# Problem details
The first line of the entries is where the copy starts and the line with "X90300000Y-120300000D01*" is where it ends; set down each line exactly, both ends included, and drop pictures.

# Data extracts
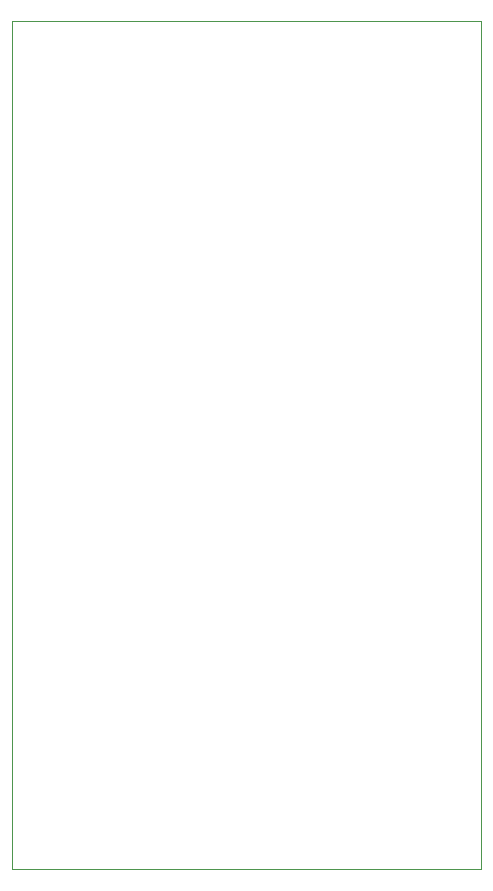
<source format=gbr>
%TF.GenerationSoftware,KiCad,Pcbnew,8.0.6*%
%TF.CreationDate,2025-08-05T17:05:13-05:00*%
%TF.ProjectId,PPDuino_Nano_Procesador,50504475-696e-46f5-9f4e-616e6f5f5072,rev?*%
%TF.SameCoordinates,Original*%
%TF.FileFunction,Profile,NP*%
%FSLAX46Y46*%
G04 Gerber Fmt 4.6, Leading zero omitted, Abs format (unit mm)*
G04 Created by KiCad (PCBNEW 8.0.6) date 2025-08-05 17:05:13*
%MOMM*%
%LPD*%
G01*
G04 APERTURE LIST*
%TA.AperFunction,Profile*%
%ADD10C,0.050000*%
%TD*%
G04 APERTURE END LIST*
D10*
X90300000Y-48500000D02*
X130000000Y-48500000D01*
X130000000Y-120300000D01*
X90300000Y-120300000D01*
X90300000Y-48500000D01*
M02*

</source>
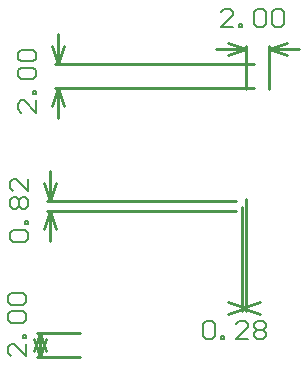
<source format=gm1>
%FSLAX42Y42*%
%MOMM*%
G71*
G01*
G75*
G04 Layer_Color=16711935*
%ADD10R,2.00X1.10*%
%ADD11R,0.80X1.10*%
%ADD12R,0.85X0.95*%
%ADD13R,1.00X0.90*%
%ADD14R,1.55X0.60*%
%ADD15R,0.90X1.00*%
%ADD16R,1.80X1.30*%
%ADD17R,1.45X0.45*%
%ADD18R,0.45X0.45*%
G04:AMPARAMS|DCode=19|XSize=0.65mm|YSize=0.6mm|CornerRadius=0.02mm|HoleSize=0mm|Usage=FLASHONLY|Rotation=180.000|XOffset=0mm|YOffset=0mm|HoleType=Round|Shape=RoundedRectangle|*
%AMROUNDEDRECTD19*
21,1,0.65,0.57,0,0,180.0*
21,1,0.62,0.60,0,0,180.0*
1,1,0.03,-0.31,0.28*
1,1,0.03,0.31,0.28*
1,1,0.03,0.31,-0.28*
1,1,0.03,-0.31,-0.28*
%
%ADD19ROUNDEDRECTD19*%
%ADD20R,1.50X2.00*%
G04:AMPARAMS|DCode=21|XSize=0.5mm|YSize=0.25mm|CornerRadius=0mm|HoleSize=0mm|Usage=FLASHONLY|Rotation=180.000|XOffset=0mm|YOffset=0mm|HoleType=Round|Shape=RoundedRectangle|*
%AMROUNDEDRECTD21*
21,1,0.50,0.25,0,0,180.0*
21,1,0.50,0.25,0,0,180.0*
1,1,0.00,-0.25,0.12*
1,1,0.00,0.25,0.12*
1,1,0.00,0.25,-0.12*
1,1,0.00,-0.25,-0.12*
%
%ADD21ROUNDEDRECTD21*%
%ADD22R,0.70X1.30*%
G04:AMPARAMS|DCode=23|XSize=0.5mm|YSize=0.25mm|CornerRadius=0mm|HoleSize=0mm|Usage=FLASHONLY|Rotation=270.000|XOffset=0mm|YOffset=0mm|HoleType=Round|Shape=RoundedRectangle|*
%AMROUNDEDRECTD23*
21,1,0.50,0.25,0,0,270.0*
21,1,0.50,0.25,0,0,270.0*
1,1,0.00,-0.12,-0.25*
1,1,0.00,-0.12,0.25*
1,1,0.00,0.12,0.25*
1,1,0.00,0.12,-0.25*
%
%ADD23ROUNDEDRECTD23*%
%ADD24R,1.30X0.70*%
G04:AMPARAMS|DCode=25|XSize=0.3mm|YSize=1.4mm|CornerRadius=0mm|HoleSize=0mm|Usage=FLASHONLY|Rotation=45.000|XOffset=0mm|YOffset=0mm|HoleType=Round|Shape=Rectangle|*
%AMROTATEDRECTD25*
4,1,4,0.39,-0.60,-0.60,0.39,-0.39,0.60,0.60,-0.39,0.39,-0.60,0.0*
%
%ADD25ROTATEDRECTD25*%

G04:AMPARAMS|DCode=26|XSize=0.3mm|YSize=1.4mm|CornerRadius=0mm|HoleSize=0mm|Usage=FLASHONLY|Rotation=315.000|XOffset=0mm|YOffset=0mm|HoleType=Round|Shape=Rectangle|*
%AMROTATEDRECTD26*
4,1,4,-0.60,-0.39,0.39,0.60,0.60,0.39,-0.39,-0.60,-0.60,-0.39,0.0*
%
%ADD26ROTATEDRECTD26*%

%ADD27R,1.00X0.75*%
%ADD28R,0.80X0.80*%
%ADD29R,6.00X2.00*%
%ADD30R,1.30X2.70*%
%ADD31R,0.80X0.80*%
%ADD32R,0.90X0.95*%
%ADD33R,0.90X0.95*%
%ADD34R,0.95X0.85*%
G04:AMPARAMS|DCode=35|XSize=0.95mm|YSize=0.85mm|CornerRadius=0mm|HoleSize=0mm|Usage=FLASHONLY|Rotation=315.000|XOffset=0mm|YOffset=0mm|HoleType=Round|Shape=Rectangle|*
%AMROTATEDRECTD35*
4,1,4,-0.64,0.04,-0.04,0.64,0.64,-0.04,0.04,-0.64,-0.64,0.04,0.0*
%
%ADD35ROTATEDRECTD35*%

G04:AMPARAMS|DCode=36|XSize=5.5mm|YSize=2mm|CornerRadius=0mm|HoleSize=0mm|Usage=FLASHONLY|Rotation=225.000|XOffset=0mm|YOffset=0mm|HoleType=Round|Shape=Rectangle|*
%AMROTATEDRECTD36*
4,1,4,1.24,2.65,2.65,1.24,-1.24,-2.65,-2.65,-1.24,1.24,2.65,0.0*
%
%ADD36ROTATEDRECTD36*%

%ADD37C,1.50*%
%ADD38R,0.80X1.50*%
%ADD39R,1.50X0.80*%
%ADD40R,0.60X1.45*%
%ADD41C,0.25*%
%ADD42C,0.76*%
%ADD43C,0.50*%
%ADD44R,1.55X1.85*%
%ADD45R,1.50X1.50*%
%ADD46O,1.00X1.52*%
%ADD47R,1.00X1.52*%
%ADD48R,1.50X1.50*%
%ADD49O,1.52X1.00*%
%ADD50R,1.52X1.00*%
%ADD51C,0.70*%
%ADD52C,0.80*%
%ADD53C,1.27*%
%ADD54C,3.00*%
%ADD55C,0.50*%
%ADD56C,1.02*%
%ADD57C,0.51*%
%ADD58C,0.10*%
%ADD59C,0.20*%
%ADD60C,0.25*%
%ADD61C,0.60*%
%ADD62C,0.15*%
%ADD63R,2.20X1.30*%
%ADD64R,1.00X1.30*%
%ADD65R,1.05X1.15*%
%ADD66R,1.20X1.10*%
%ADD67R,1.75X0.80*%
%ADD68R,1.10X1.20*%
%ADD69R,2.00X1.50*%
%ADD70R,1.65X0.65*%
%ADD71R,0.65X0.65*%
G04:AMPARAMS|DCode=72|XSize=0.85mm|YSize=0.8mm|CornerRadius=0.12mm|HoleSize=0mm|Usage=FLASHONLY|Rotation=180.000|XOffset=0mm|YOffset=0mm|HoleType=Round|Shape=RoundedRectangle|*
%AMROUNDEDRECTD72*
21,1,0.85,0.57,0,0,180.0*
21,1,0.62,0.80,0,0,180.0*
1,1,0.23,-0.31,0.28*
1,1,0.23,0.31,0.28*
1,1,0.23,0.31,-0.28*
1,1,0.23,-0.31,-0.28*
%
%ADD72ROUNDEDRECTD72*%
%ADD73R,1.70X2.20*%
G04:AMPARAMS|DCode=74|XSize=0.7mm|YSize=0.45mm|CornerRadius=0.1mm|HoleSize=0mm|Usage=FLASHONLY|Rotation=180.000|XOffset=0mm|YOffset=0mm|HoleType=Round|Shape=RoundedRectangle|*
%AMROUNDEDRECTD74*
21,1,0.70,0.25,0,0,180.0*
21,1,0.50,0.45,0,0,180.0*
1,1,0.21,-0.25,0.12*
1,1,0.21,0.25,0.12*
1,1,0.21,0.25,-0.12*
1,1,0.21,-0.25,-0.12*
%
%ADD74ROUNDEDRECTD74*%
%ADD75R,0.90X1.50*%
G04:AMPARAMS|DCode=76|XSize=0.7mm|YSize=0.45mm|CornerRadius=0.1mm|HoleSize=0mm|Usage=FLASHONLY|Rotation=270.000|XOffset=0mm|YOffset=0mm|HoleType=Round|Shape=RoundedRectangle|*
%AMROUNDEDRECTD76*
21,1,0.70,0.25,0,0,270.0*
21,1,0.50,0.45,0,0,270.0*
1,1,0.21,-0.12,-0.25*
1,1,0.21,-0.12,0.25*
1,1,0.21,0.12,0.25*
1,1,0.21,0.12,-0.25*
%
%ADD76ROUNDEDRECTD76*%
%ADD77R,1.50X0.90*%
G04:AMPARAMS|DCode=78|XSize=0.5mm|YSize=1.6mm|CornerRadius=0mm|HoleSize=0mm|Usage=FLASHONLY|Rotation=45.000|XOffset=0mm|YOffset=0mm|HoleType=Round|Shape=Rectangle|*
%AMROTATEDRECTD78*
4,1,4,0.39,-0.74,-0.74,0.39,-0.39,0.74,0.74,-0.39,0.39,-0.74,0.0*
%
%ADD78ROTATEDRECTD78*%

G04:AMPARAMS|DCode=79|XSize=0.5mm|YSize=1.6mm|CornerRadius=0mm|HoleSize=0mm|Usage=FLASHONLY|Rotation=315.000|XOffset=0mm|YOffset=0mm|HoleType=Round|Shape=Rectangle|*
%AMROTATEDRECTD79*
4,1,4,-0.74,-0.39,0.39,0.74,0.74,0.39,-0.39,-0.74,-0.74,-0.39,0.0*
%
%ADD79ROTATEDRECTD79*%

%ADD80R,1.20X0.95*%
%ADD81R,1.00X1.00*%
%ADD82R,6.20X2.20*%
%ADD83R,1.50X2.90*%
%ADD84R,1.00X1.00*%
%ADD85R,1.10X1.15*%
%ADD86R,1.10X1.15*%
%ADD87R,1.15X1.05*%
G04:AMPARAMS|DCode=88|XSize=1.15mm|YSize=1.05mm|CornerRadius=0mm|HoleSize=0mm|Usage=FLASHONLY|Rotation=315.000|XOffset=0mm|YOffset=0mm|HoleType=Round|Shape=Rectangle|*
%AMROTATEDRECTD88*
4,1,4,-0.78,0.04,-0.04,0.78,0.78,-0.04,0.04,-0.78,-0.78,0.04,0.0*
%
%ADD88ROTATEDRECTD88*%

G04:AMPARAMS|DCode=89|XSize=5.7mm|YSize=2.2mm|CornerRadius=0mm|HoleSize=0mm|Usage=FLASHONLY|Rotation=225.000|XOffset=0mm|YOffset=0mm|HoleType=Round|Shape=Rectangle|*
%AMROTATEDRECTD89*
4,1,4,1.24,2.80,2.80,1.24,-1.24,-2.80,-2.80,-1.24,1.24,2.80,0.0*
%
%ADD89ROTATEDRECTD89*%

%ADD90C,1.70*%
%ADD91R,1.00X1.70*%
%ADD92R,1.70X1.00*%
%ADD93R,0.80X1.65*%
%ADD94R,1.75X2.05*%
%ADD95R,1.70X1.70*%
%ADD96O,1.20X1.73*%
%ADD97R,1.20X1.73*%
%ADD98R,1.70X1.70*%
%ADD99O,1.73X1.20*%
%ADD100R,1.73X1.20*%
%ADD101C,0.90*%
%ADD102C,1.00*%
%ADD103C,1.47*%
%ADD104C,3.20*%
%ADD105C,0.70*%
G04:AMPARAMS|DCode=106|XSize=2mm|YSize=1mm|CornerRadius=0.5mm|HoleSize=0mm|Usage=FLASHONLY|Rotation=270.000|XOffset=0mm|YOffset=0mm|HoleType=Round|Shape=RoundedRectangle|*
%AMROUNDEDRECTD106*
21,1,2.00,0.00,0,0,270.0*
21,1,1.00,1.00,0,0,270.0*
1,1,1.00,0.00,-0.50*
1,1,1.00,0.00,0.50*
1,1,1.00,0.00,0.50*
1,1,1.00,0.00,-0.50*
%
%ADD106ROUNDEDRECTD106*%
%ADD107R,2.20X1.60*%
%ADD108C,0.15*%
D41*
X4535Y12138D02*
X6225D01*
X4535Y12338D02*
X6225D01*
X4560D02*
Y12592D01*
Y11883D02*
Y12138D01*
Y12338D02*
X4611Y12490D01*
X4509D02*
X4560Y12338D01*
X4509Y11985D02*
X4560Y12138D01*
X4611Y11985D01*
X6350Y12125D02*
Y12493D01*
X6150Y12125D02*
Y12493D01*
X5896Y12468D02*
X6150D01*
X6350D02*
X6604D01*
X5998Y12518D02*
X6150Y12468D01*
X5998Y12417D02*
X6150Y12468D01*
X6350D02*
X6502Y12417D01*
X6350Y12468D02*
X6502Y12518D01*
X4382Y9862D02*
X4745D01*
X4382Y10062D02*
X4745D01*
X4408Y9862D02*
Y9962D01*
Y10062D01*
Y9862D02*
X4458Y10015D01*
X4357D02*
X4408Y9862D01*
X4357Y9910D02*
X4408Y10062D01*
X4458Y9910D01*
X6150Y10250D02*
Y11200D01*
X6122Y10250D02*
Y11130D01*
X6136Y10275D02*
X6150D01*
X6122D02*
X6136D01*
X5998Y10326D02*
X6150Y10275D01*
X5998Y10224D02*
X6150Y10275D01*
X6122D02*
X6275Y10224D01*
X6122Y10275D02*
X6275Y10326D01*
X4465Y11097D02*
X6070D01*
X4465Y11180D02*
X6072D01*
X4490D02*
Y11434D01*
Y10843D02*
Y11097D01*
Y11180D02*
X4541Y11332D01*
X4439D02*
X4490Y11180D01*
X4439Y10945D02*
X4490Y11097D01*
X4541Y10945D01*
D108*
X4377Y12032D02*
Y11930D01*
X4276Y12032D01*
X4250D01*
X4225Y12006D01*
Y11956D01*
X4250Y11930D01*
X4377Y12083D02*
X4352D01*
Y12108D01*
X4377D01*
Y12083D01*
X4250Y12210D02*
X4225Y12235D01*
Y12286D01*
X4250Y12311D01*
X4352D01*
X4377Y12286D01*
Y12235D01*
X4352Y12210D01*
X4250D01*
Y12362D02*
X4225Y12387D01*
Y12438D01*
X4250Y12463D01*
X4352D01*
X4377Y12438D01*
Y12387D01*
X4352Y12362D01*
X4250D01*
X6044Y12650D02*
X5943D01*
X6044Y12752D01*
Y12777D01*
X6019Y12803D01*
X5968D01*
X5943Y12777D01*
X6095Y12650D02*
Y12676D01*
X6120D01*
Y12650D01*
X6095D01*
X6222Y12777D02*
X6247Y12803D01*
X6298D01*
X6324Y12777D01*
Y12676D01*
X6298Y12650D01*
X6247D01*
X6222Y12676D01*
Y12777D01*
X6374D02*
X6400Y12803D01*
X6451D01*
X6476Y12777D01*
Y12676D01*
X6451Y12650D01*
X6400D01*
X6374Y12676D01*
Y12777D01*
X4292Y9967D02*
Y9865D01*
X4191Y9967D01*
X4166D01*
X4140Y9941D01*
Y9890D01*
X4166Y9865D01*
X4292Y10017D02*
X4267D01*
Y10043D01*
X4292D01*
Y10017D01*
X4166Y10144D02*
X4140Y10170D01*
Y10220D01*
X4166Y10246D01*
X4267D01*
X4292Y10220D01*
Y10170D01*
X4267Y10144D01*
X4166D01*
Y10297D02*
X4140Y10322D01*
Y10373D01*
X4166Y10398D01*
X4267D01*
X4292Y10373D01*
Y10322D01*
X4267Y10297D01*
X4166D01*
X5789Y10137D02*
X5814Y10163D01*
X5865D01*
X5890Y10137D01*
Y10036D01*
X5865Y10010D01*
X5814D01*
X5789Y10036D01*
Y10137D01*
X5941Y10010D02*
Y10036D01*
X5967D01*
Y10010D01*
X5941D01*
X6170D02*
X6068D01*
X6170Y10112D01*
Y10137D01*
X6144Y10163D01*
X6094D01*
X6068Y10137D01*
X6220D02*
X6246Y10163D01*
X6297D01*
X6322Y10137D01*
Y10112D01*
X6297Y10086D01*
X6322Y10061D01*
Y10036D01*
X6297Y10010D01*
X6246D01*
X6220Y10036D01*
Y10061D01*
X6246Y10086D01*
X6220Y10112D01*
Y10137D01*
X6246Y10086D02*
X6297D01*
X4180Y10831D02*
X4155Y10857D01*
Y10908D01*
X4180Y10933D01*
X4282D01*
X4307Y10908D01*
Y10857D01*
X4282Y10831D01*
X4180D01*
X4307Y10984D02*
X4282D01*
Y11009D01*
X4307D01*
Y10984D01*
X4180Y11111D02*
X4155Y11136D01*
Y11187D01*
X4180Y11212D01*
X4206D01*
X4231Y11187D01*
X4256Y11212D01*
X4282D01*
X4307Y11187D01*
Y11136D01*
X4282Y11111D01*
X4256D01*
X4231Y11136D01*
X4206Y11111D01*
X4180D01*
X4231Y11136D02*
Y11187D01*
X4307Y11365D02*
Y11263D01*
X4206Y11365D01*
X4180D01*
X4155Y11339D01*
Y11289D01*
X4180Y11263D01*
M02*

</source>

# Completed task
<source format=gbr>
%TF.GenerationSoftware,KiCad,Pcbnew,8.0.6*%
%TF.CreationDate,2025-08-05T17:05:13-05:00*%
%TF.ProjectId,PPDuino_Nano_Procesador,50504475-696e-46f5-9f4e-616e6f5f5072,rev?*%
%TF.SameCoordinates,Original*%
%TF.FileFunction,Profile,NP*%
%FSLAX46Y46*%
G04 Gerber Fmt 4.6, Leading zero omitted, Abs format (unit mm)*
G04 Created by KiCad (PCBNEW 8.0.6) date 2025-08-05 17:05:13*
%MOMM*%
%LPD*%
G01*
G04 APERTURE LIST*
%TA.AperFunction,Profile*%
%ADD10C,0.050000*%
%TD*%
G04 APERTURE END LIST*
D10*
X90300000Y-48500000D02*
X130000000Y-48500000D01*
X130000000Y-120300000D01*
X90300000Y-120300000D01*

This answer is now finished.